MySQL Bugs: #104677: Old joiner blocked for a long time in the failure recovery(Local recovery phase)

Bug #104677	Old joiner blocked for a long time in the failure recovery(Local recovery phase)
Submitted:	20 Aug 2021 12:04	Modified:	23 Sep 2021 6:41
Reporter:	Steven Curry	Email Updates:
Status:	No Feedback	Impact on me:	None
Category:	MySQL Server: Group Replication	Severity:	S3 (Non-critical)
Version:	8.0.23	OS:	Debian
Assigned to:	MySQL Verification Team	CPU Architecture:	Any

Description:
I simulated failure recovery in single-primary mode, and the local recovery phase took a lot of time.

During the time of restarting the secondary container (it took about 5 seconds), I made sure that only mysql-router performed transaction operations in the group, but after the secondary container joined the group, it took 10-20 minutes in the local recovery phase. , And the global recovery phase is completed in less than a few seconds.

I have asked many people and they have encountered this kind of situation, but they don't know what caused it.
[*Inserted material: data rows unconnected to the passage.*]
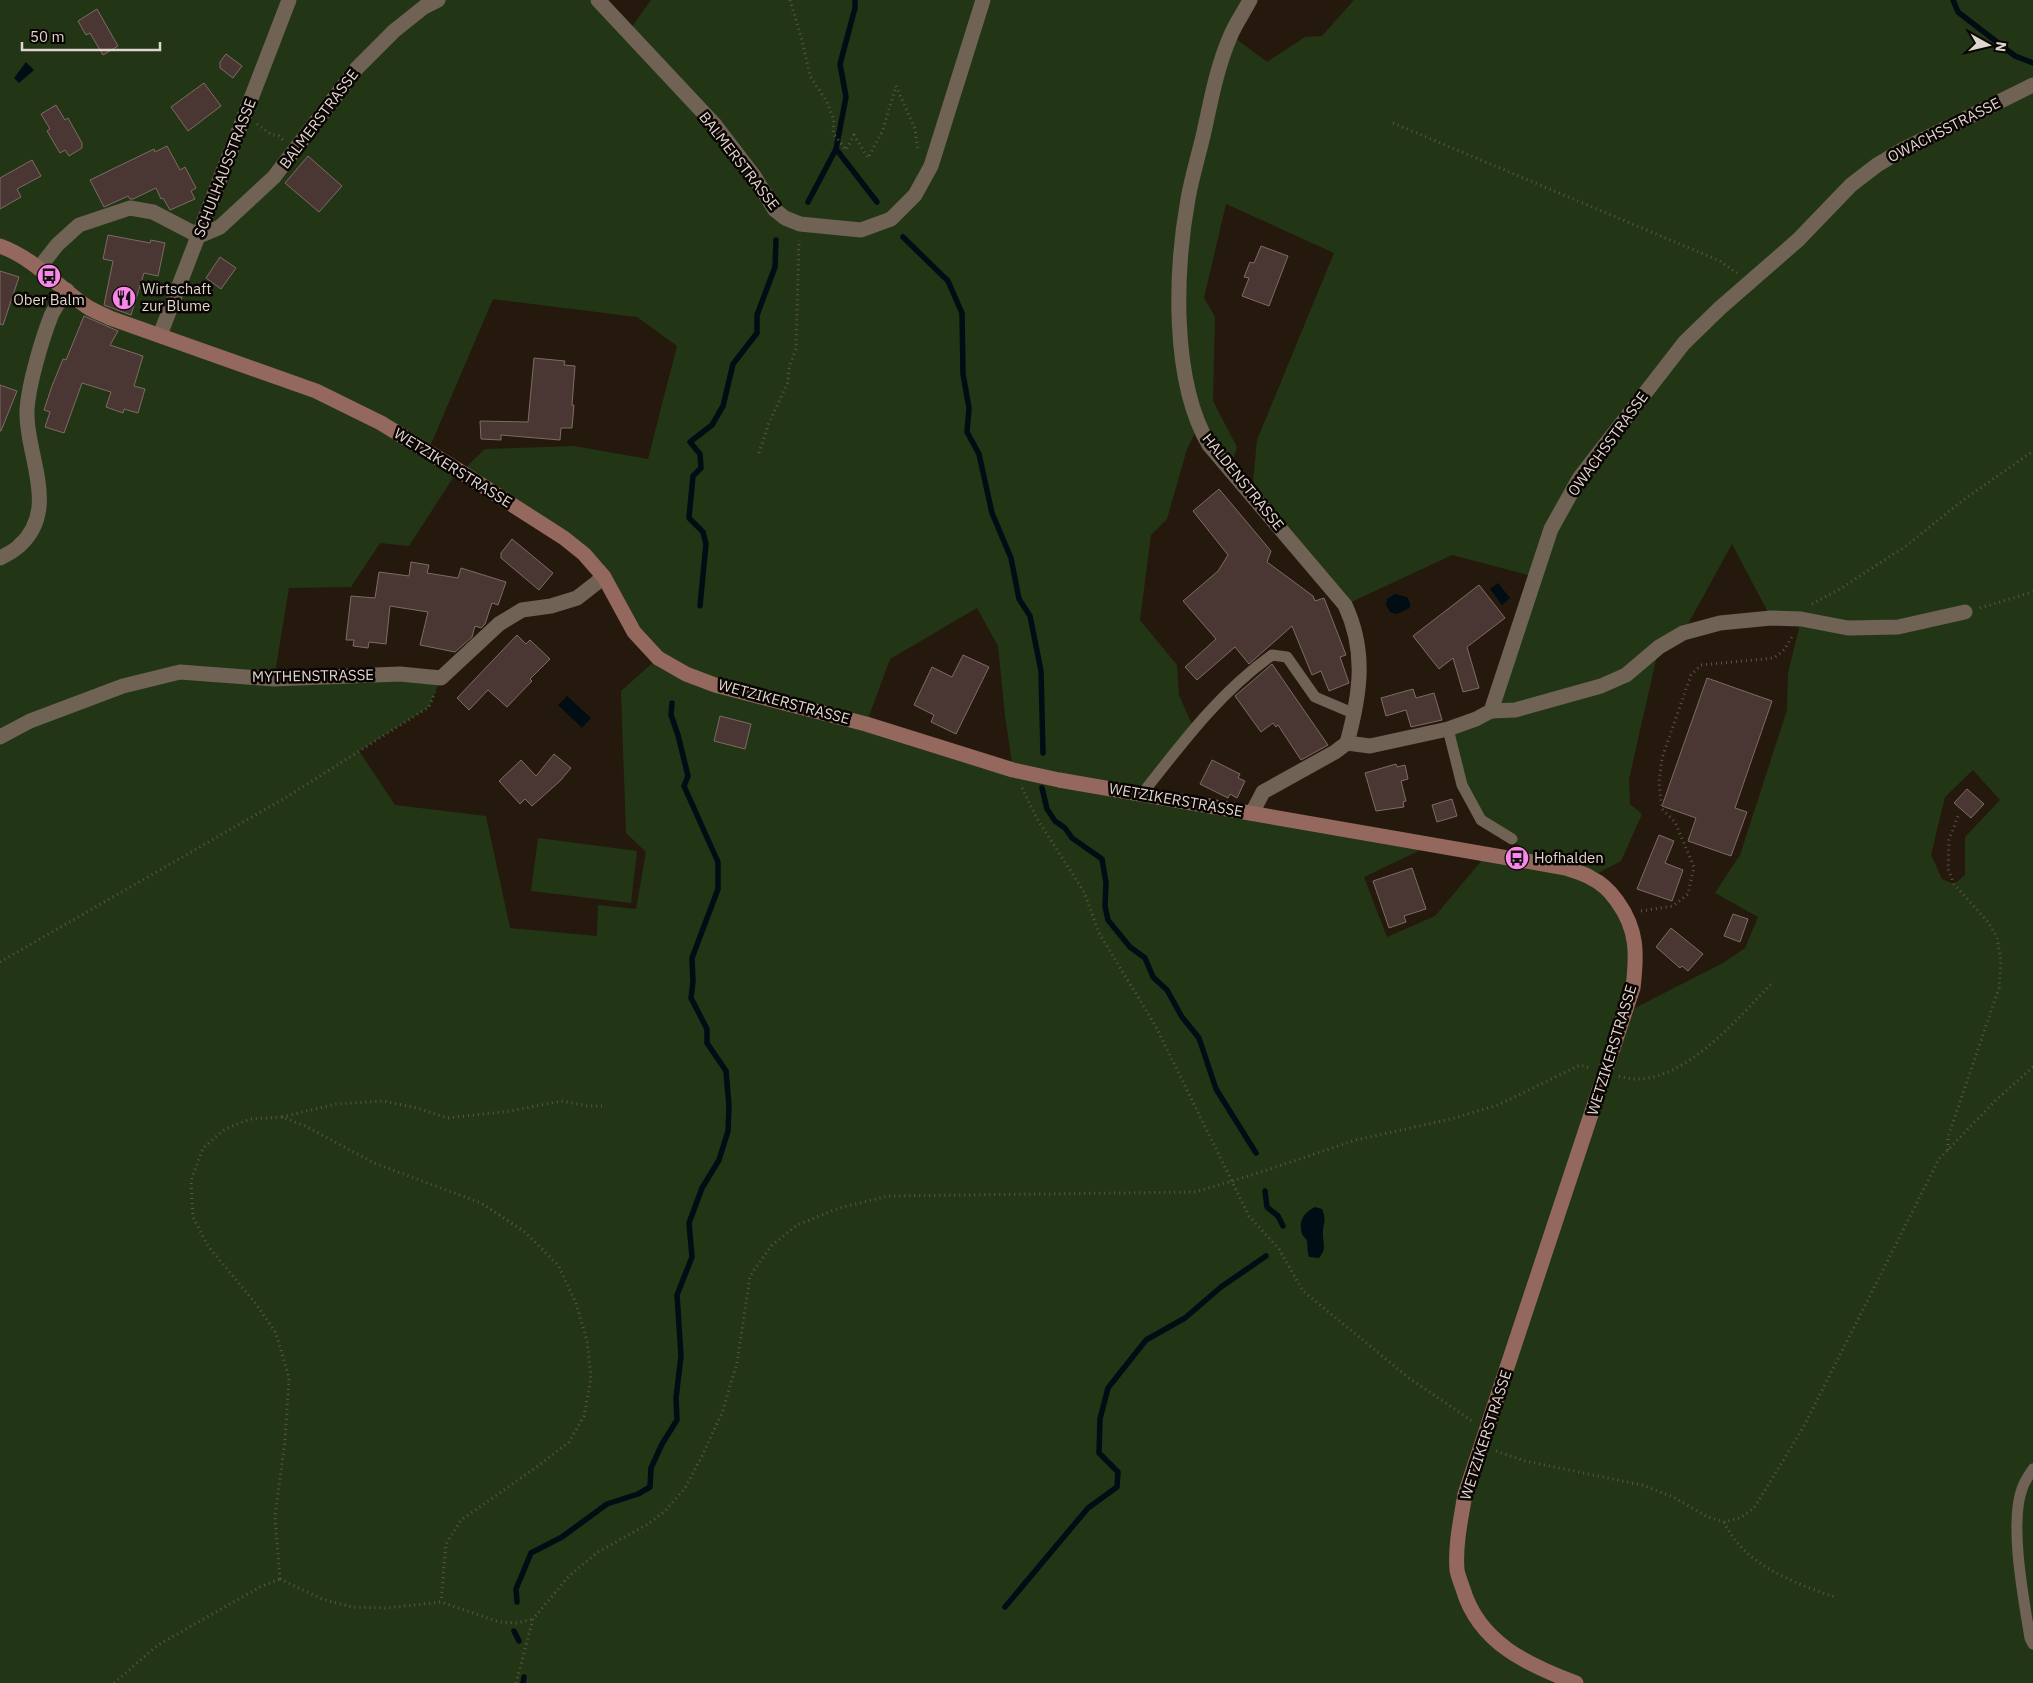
<svg xmlns="http://www.w3.org/2000/svg" width="2033" height="1683" font-family="'IBM Plex Sans',sans-serif">
<rect width="100%" height="100%" fill="#25190d"/>
<g fill="#223615" fill-rule="evenodd">
<path d="M0 0H598L628 32 651 0H1250L1231 35 1267 62 1305 37 1322 36 1354 0H2033V1683H0ZM1226 204 1334 253 1257 440 1253 482 1250 492 1345 605 1452 555 1535 577 1491 711 1448 729 1462 785 1481 820 1512 839 1522 850 1524 859 1488 853 1435 916 1387 937 1364 877 1433 844 1143 794 1194 729 1179 695 1177 665 1140 620 1151 535 1167 519 1187 449 1198 427 1226 463 1234 457 1237 447 1213 401 1215 317 1204 298ZM493 299 637 317 677 346 648 459 574 446 485 449 461 472 584 554 658 658 621 691 626 833 646 852 636 909 598 905 597 936 510 928 486 816 395 805 359 751 429 707 441 678 274 679 289 588 351 587 380 543 409 546 458 470 428 451ZM1732 544 1771 618 1801 620 1788 673 1787 710 1740 855 1715 893 1758 917 1745 948 1723 963 1627 1012 1634 935 1591 877 1621 861 1642 814 1630 804 1629 779 1659 647 1683 633ZM977 608 998 646 1005 716 1013 769 866 724 890 659ZM1973 770 2000 800 1965 837V875L1954 884 1942 879 1931 855 1945 797Z"/>
<polygon points="538,838 637,851 631,903 531,891"/>
</g>
<g fill="#010d14">
<polygon points="26,62 34,70 19,83 14,78"/>
<polygon points="1498,583 1510,598 1502,605 1490,589"/>
<polygon points="1395,594 1407,597 1410,603 1410,608 1397,614 1390,612 1386,605 1387,599"/>
<polygon points="567,696 591,718 582,728 558,705"/>
<path d="M1315 1207 1322 1209C1327 1221 1323 1222 1323 1234 1323 1244 1327 1249 1319 1258L1309 1257C1307 1251 1308 1247 1307 1241 1306 1239 1303 1236 1302 1234 1298 1221 1304 1212 1315 1207Z"/>
</g>
<g fill="none" stroke-linecap="round" stroke-linejoin="round">
<g stroke="#010d14" stroke-width="5.5">
<polyline points="855,0 855,8 840,64 846,97 836,149 877,202"/>
<polyline points="1953,0 1958,12 2015,56 2033,63"/>
<polyline points="808,202 836,149"/>
<polyline points="903,237 948,281 962,313 963,374 969,408 967,432 979,454 992,513 1011,558 1019,599 1030,616 1041,671 1043,753"/>
<polyline points="700,606 706,544 703,532 689,518 693,476 701,468 700,454 690,442 712,425 723,406 733,364 757,333 757,315 775,267 776,240"/>
<polyline points="1042,788 1047,809 1055,821 1065,828 1072,838 1102,859 1106,883 1105,906 1108,920 1130,947 1145,958 1153,977 1167,990 1182,1017 1199,1038 1216,1089 1256,1153"/>
<polyline points="1265,1191 1267,1207 1278,1216 1283,1226"/>
<polyline points="517,1602 516,1589 531,1553 562,1537 607,1504 638,1494 650,1487 651,1468 662,1444 677,1420 676,1398 681,1356 677,1295 692,1257 689,1223 702,1188 719,1160 728,1131 729,1106 726,1071 707,1043 707,1029 691,998 693,982 692,958 718,889 718,862 684,786 688,776 678,735 671,715 672,703"/>
<polyline points="1005,1607 1088,1508 1117,1487 1118,1472 1099,1453 1100,1419 1108,1388 1146,1340 1185,1318 1221,1287 1266,1256"/>
<polyline points="514,1631 519,1641"/>
<polyline points="523,1683 524,1677"/>
</g>
</g>
<g fill="#4a3733" stroke="#7f6a65">
<polygon points="97,9 118,46 103,55 90,33 86,35 78,21"/>
<polygon points="226,54 242,66 233,78 220,68 220,62"/>
<polygon points="204,83 221,106 188,131 171,107"/>
<polygon points="56,105 65,120 68,118 82,143 82,148 69,156 65,150 60,153 47,131 50,129 41,114"/>
<polygon points="167,146 180,170 185,167 196,188 191,191 195,199 170,210 163,198 161,199 156,188 133,199 130,199 128,196 104,207 90,180 154,149 155,152"/>
<polygon points="308,156 342,186 319,212 285,183"/>
<polygon points="32,160 41,176 17,189 21,197 0,209 0,178"/>
<polygon points="108,235 150,243 151,240 165,243 158,276 144,273 131,315 104,305 113,261 103,259"/>
<polygon points="1261,246 1288,256 1269,306 1242,296 1249,278 1244,277 1250,262 1254,263"/>
<polygon points="220,257 236,268 221,289 206,278"/>
<polygon points="0,271 19,277 3,325 0,324"/>
<polygon points="84,316 118,331 110,345 143,356 134,386 145,389 138,413 124,409 123,413 106,407 111,392 82,383 64,433 45,427 50,412 44,410 52,386 63,359 66,360"/>
<polygon points="534,358 565,361 564,365 575,366 572,405 574,405 572,428 561,428 560,440 501,435 501,440 481,439 480,421 528,422"/>
<polygon points="0,385 17,391 1,431 0,431"/>
<polygon points="1219,489 1271,551 1267,562 1313,596 1315,601 1324,598 1346,655 1340,657 1349,683 1329,691 1321,671 1312,675 1292,626 1249,664 1235,647 1197,680 1185,667 1216,639 1183,601 1218,571 1228,555 1193,511"/>
<polygon points="512,539 553,573 539,590 501,558 501,553"/>
<polygon points="411,562 429,565 427,573 458,578 461,568 506,582 498,605 492,603 485,624 481,628 475,626 472,637 455,652 420,645 428,612 390,606 386,644 369,642 368,648 353,646 354,640 346,640 351,596 375,598 379,572 409,576"/>
<polygon points="1479,585 1505,618 1467,647 1479,688 1463,692 1453,658 1439,669 1413,636"/>
<polygon points="517,635 526,644 530,640 550,659 530,679 532,681 507,707 488,690 469,710 457,698"/>
<polygon points="963,655 989,667 956,734 931,722 934,715 914,705 932,667 952,677"/>
<polygon points="1272,664 1328,745 1301,760 1278,725 1276,727 1273,723 1261,732 1235,696"/>
<polygon points="1707,678 1772,701 1735,808 1747,812 1731,856 1688,841 1696,818 1662,806"/>
<polygon points="1413,689 1416,698 1434,693 1442,720 1411,727 1406,710 1386,716 1381,698"/>
<polygon points="720,716 751,724 745,749 714,741"/>
<polygon points="554,754 571,768 560,781 532,806 525,799 520,804 499,781 521,760 536,776"/>
<polygon points="1212,760 1240,774 1238,778 1245,781 1237,798 1230,794 1228,798 1200,784"/>
<polygon points="1396,764 1397,767 1405,765 1408,779 1401,781 1406,801 1403,802 1404,807 1376,811 1365,773"/>
<polygon points="1967,789 1984,804 1971,818 1954,803"/>
<polygon points="1452,799 1457,816 1437,822 1432,805"/>
<polygon points="1659,835 1674,841 1665,863 1683,870 1672,901 1637,889"/>
<polygon points="1412,868 1426,909 1404,916 1406,922 1389,928 1373,881"/>
<polygon points="1733,914 1748,919 1740,942 1724,936"/>
<polygon points="1671,928 1703,954 1688,971 1682,966 1680,968 1656,947"/>
</g>
<g fill="none" stroke-linecap="round" stroke-linejoin="round">
<g stroke="#5f544a" stroke-width="3" stroke-dasharray="1 4" stroke-linecap="butt">
<polyline points="790,0 802,40 810,76 827,102 834,120 833,133 846,150 854,135 868,158 882,132 896,86 915,129 918,151"/>
<polyline points="1393,123 1720,261 1737,273"/>
<polyline points="257,124 272,135 279,136 283,140"/>
<polyline points="759,453 769,423 788,382 789,367 796,349 799,240"/>
<polyline points="1812,604 1840,589 1906,546 1962,501 2033,451"/>
<polyline points="1980,608 2033,592"/>
<polyline points="1022,788 1036,817 1084,892 1099,933 1155,1025 1249,1216 1279,1249 1303,1291 1409,1378 1472,1421"/>
<polyline points="1641,911 1673,906 1688,894 1694,867 1675,822 1662,809 1659,782 1662,758 1691,675 1701,665 1774,658 1784,650 1793,635"/>
<polyline points="0,962 285,798 429,707 435,692"/>
<path d="M1619 1076C1675 1095 1737 1019 1772 983"/>
<polyline points="282,1117 336,1104 383,1101 417,1108 447,1118 511,1111 561,1101 588,1106 602,1106"/>
<polyline points="1948,1150 1948,1137 1999,988 2001,961 1997,937 1988,922 1954,884 1948,869 1949,840 1958,816"/>
<polyline points="1496,1451 1525,1461 1642,1485 1673,1497 1708,1517 1724,1522 1740,1518 1754,1508 1803,1428 1939,1159 1996,1100 2033,1067"/>
<path d="M1724 1522C1744 1565 1794 1583 1835 1597"/>
<polyline points="280,1579 275,1517 285,1440 289,1378 276,1333 256,1304 208,1246 193,1217 191,1181 203,1148 225,1129 250,1119 282,1117 305,1126 374,1163 481,1203 525,1232 558,1265 576,1303 587,1341 591,1378 584,1416 569,1442 538,1466 461,1520 446,1544 441,1602"/>
<polyline points="280,1579 322,1599 352,1607 387,1608 441,1602 499,1622 517,1623 533,1619"/>
<polyline points="114,1683 158,1645 260,1587 280,1579"/>
<polyline points="516,1683 533,1619 569,1576 598,1552 648,1524 665,1511 685,1488 701,1458 722,1413 737,1363 750,1276 772,1245 797,1225 839,1208 888,1196 1196,1192 1255,1174 1356,1140 1451,1119 1498,1105 1580,1065 1591,1068"/>
</g>
<g stroke="#706254" stroke-width="11">
<polyline points="1448,729 1462,785 1481,820 1512,839"/>
<path d="M1142 794C1183 742 1218 694 1272 655L1287 657 1315 697 1355 714"/>
<path d="M2033 1469C2029 1475 2024 1482 2022 1489 2009 1524 2024 1601 2030 1638L2033 1644"/>
</g>
<g stroke="#706254" stroke-width="15">
<polyline points="598,0 715,125 754,176 775,210 785,218 800,224 861,230 891,219 915,195 931,166 983,0"/>
<path d="M1250 0C1244 12 1235 24 1230 37 1217 67 1211 100 1204 132 1199 154 1192 176 1188 199 1175 271 1171 380 1209 445L1345 605C1367 652 1360 695 1347 743"/>
<polyline points="39,268 57,245 79,225 130,208 153,212 199,236 220,227 274,177 357,68 394,31 424,7 438,0"/>
<polyline points="160,335 289,0"/>
<path d="M0 558C6 555 14 551 19 546 59 511 28 459 27 416 26 392 42 339 51 316 55 307 62 298 67 290"/>
<polyline points="1491,711 1515,710 1601,686 1626,675 1659,647 1683,633 1720,623 1771,618 1801,619 1848,628 1898,627 1965,612"/>
<polyline points="0,737 30,721 123,686 180,672 274,679 400,674 441,678 499,624 522,610 551,606 577,598 604,577"/>
<polyline points="1252,813 1263,792 1335,752 1347,743 1370,746 1448,729 1476,719 1491,711 1551,529 1580,477 1684,343 1720,308 1798,240 1851,185 1877,165 1902,150 2033,85"/>
</g>
<path stroke="#95685d" stroke-width="15" d="M0 246C34 258 57 286 86 306 93 311 102 314 110 318L316 391 381 423 461 472 564 538 584 554 604 577 634 632 658 658 686 674 715 685 866 724 1013 770 1059 780 1566 868C1574 871 1584 873 1591 878 1602 883 1610 891 1617 901 1638 930 1637 954 1633 988L1465 1494C1461 1519 1455 1544 1457 1570 1458 1576 1461 1583 1463 1589 1479 1643 1528 1665 1576 1683"/>
</g>
<defs>
<g id="bus-disc" transform="scale(1.25)"><circle r="9.5" fill="#f987e9" stroke="#0a0503"/><path d="M-5-6H5V4H4V6H2V4H-2V6H-4V4H-5ZM-3.5-4V0h7V-4ZM-3.5 1.2v1.5H-2V1.2ZM2 1.2v1.5H3.5V1.2Z" fill="#111"/></g>
<g id="restaurant-disc" transform="scale(1.25)"><circle r="9.5" fill="#f987e9" stroke="#0a0503"/><path d="M-5-6h1v4h1v-4h1v4h1v-4h1v5L-1.5 .5V6h-2V.5L-5-1ZM5-6V6H3V1.5H1.5Q1.5-4 5-6Z" fill="#111"/></g>
</defs>
<g fill-rule="evenodd">
<use href="#bus-disc" x="49" y="276"/>
<use href="#restaurant-disc" x="124" y="298"/>
<use href="#bus-disc" x="1517" y="858"/>
</g>
<g text-anchor="middle" stroke-width="5" stroke-linejoin="round" paint-order="stroke">
<g font-size="15" fill="#dfd6cf" stroke="#0a0503">
<text transform="translate(319 119) rotate(-53)" y="5">BALMERSTRASSE</text>
<text transform="translate(1944 130) rotate(-27)" y="5">OWACHSSTRASSE</text>
<text transform="translate(739 161) rotate(52)" y="5">BALMERSTRASSE</text>
<text transform="translate(225 168) rotate(-69)" y="5">SCHULHAUSSTRASSE</text>
<text transform="translate(1608 444) rotate(-54)" y="5">OWACHSSTRASSE</text>
<text transform="translate(453 468) rotate(32)" y="5">WETZIKERSTRASSE</text>
<text transform="translate(1243 482) rotate(51)" y="5">HALDENSTRASSE</text>
<text transform="translate(313 676) rotate(-1)" y="5">MYTHENSTRASSE</text>
<text transform="translate(784 702) rotate(15)" y="5">WETZIKERSTRASSE</text>
<text transform="translate(1176 800) rotate(10)" y="5">WETZIKERSTRASSE</text>
<text transform="translate(1612 1050) rotate(-73)" y="5">WETZIKERSTRASSE</text>
<text transform="translate(1486 1435) rotate(-72)" y="5">WETZIKERSTRASSE</text>
</g>
<g font-size="15" fill="#dfd6cf" stroke="#0a0503" text-anchor="start">
<text x="142" y="294">Wirtschaft<tspan x="142" dy="17">zur Blume</tspan></text>
<text x="49" y="305" text-anchor="middle">Ober Balm</text>
<text x="1534" y="863">Hofhalden</text>
</g>
</g>
<g transform="translate(1988 45) rotate(98)" stroke="#0a0503" stroke-width="4" paint-order="stroke">
<path d="M0-4L9 19L0 12L-9 19Z" fill="#dfd6cf"/>
<text y="-8" font-size="14" font-weight="bold" text-anchor="middle" fill="#dfd6cf">N</text>
</g>
<path d="M22 42v8h138v-8" fill="none" stroke="#dfd6cf" stroke-width="2.5"/>
<text x="30" y="42" font-size="15" fill="#dfd6cf" stroke="#0a0503" stroke-width="4" paint-order="stroke">50 m</text>
</svg>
I try to find out the reason in the following aspects
1. It may be the size of the relay log file
2. It may be that the gtid_exectued set is missing
3. It may be the thread log position information recorded by the applier channel (Relay_log_pos)
4. It may be the view ID

For the first case, I tried to fill the relay log (about 50mb log file) with multiple transactions, and then restart the secondary container. I thought it would be very slow to recover, but in fact the recovery is very fast and costly It took a few seconds; but if the relay log is filled up slowly, for example, only mysql-router has executed transactions for several days (the size of the relay log is about 50mb), but recovery is particularly slow

For the second case, I checked the gtid_exectued set in the group before restarting the secondary container. The difference between the gtid of the recovery node and the node in the group is only 1-2 transactions, but the recovery is still very slow.

For the third case, I checked the records in the slave_worker_info table before restarting the secondary container. pos records a larger value. I think this means that recovery should start after this pos, but the actual situation still starts from pos 0 recover

For the fourth case, after switching the VIEW ID in the group, I restarted the secondary container, but the recovery was still very slow.

How to repeat:
The way to reproduce is very simple. Only mysql-router executes transactions for several days (the size of the relay log is about 50mb), and then restarts one of the secondary containers. You can see through the log that it is blocked in the local recovery phase (group_replication_applier channel) 5~ 20 minutes, then global recovery takes less than a few seconds

Hi,

First, can you please try this with latest 8.0.26.

Can you share your config, especially value for group_replication_consistency?

> The way to reproduce is very simple. 
> Only mysql-router executes transactions for several days

There is nothing "simple" in a test that lasts "several days".
Can you share more about this test case
 - mysql-router is not executing anything, it passes queries from your application / client to the mysql server. How exactly did you configure mysql-router, what type of queries are you executing, how much of them. Is the number of data read/data changed important or is important to "let it stew for few days" ?
 - script you are running?

> blocked in the local recovery phase (group_replication_applier channel) 5~ 20 minutes, then global recovery takes less than a few seconds

this is something rather usual on multi-master setup but on single master setup this is not something I can reproduce. Are you sure you are not running multimaster setup.

thanks

No feedback was provided for this bug for over a month, so it is
being suspended automatically. If you are able to provide the
information that was originally requested, please do so and change
the status of the bug back to "Open".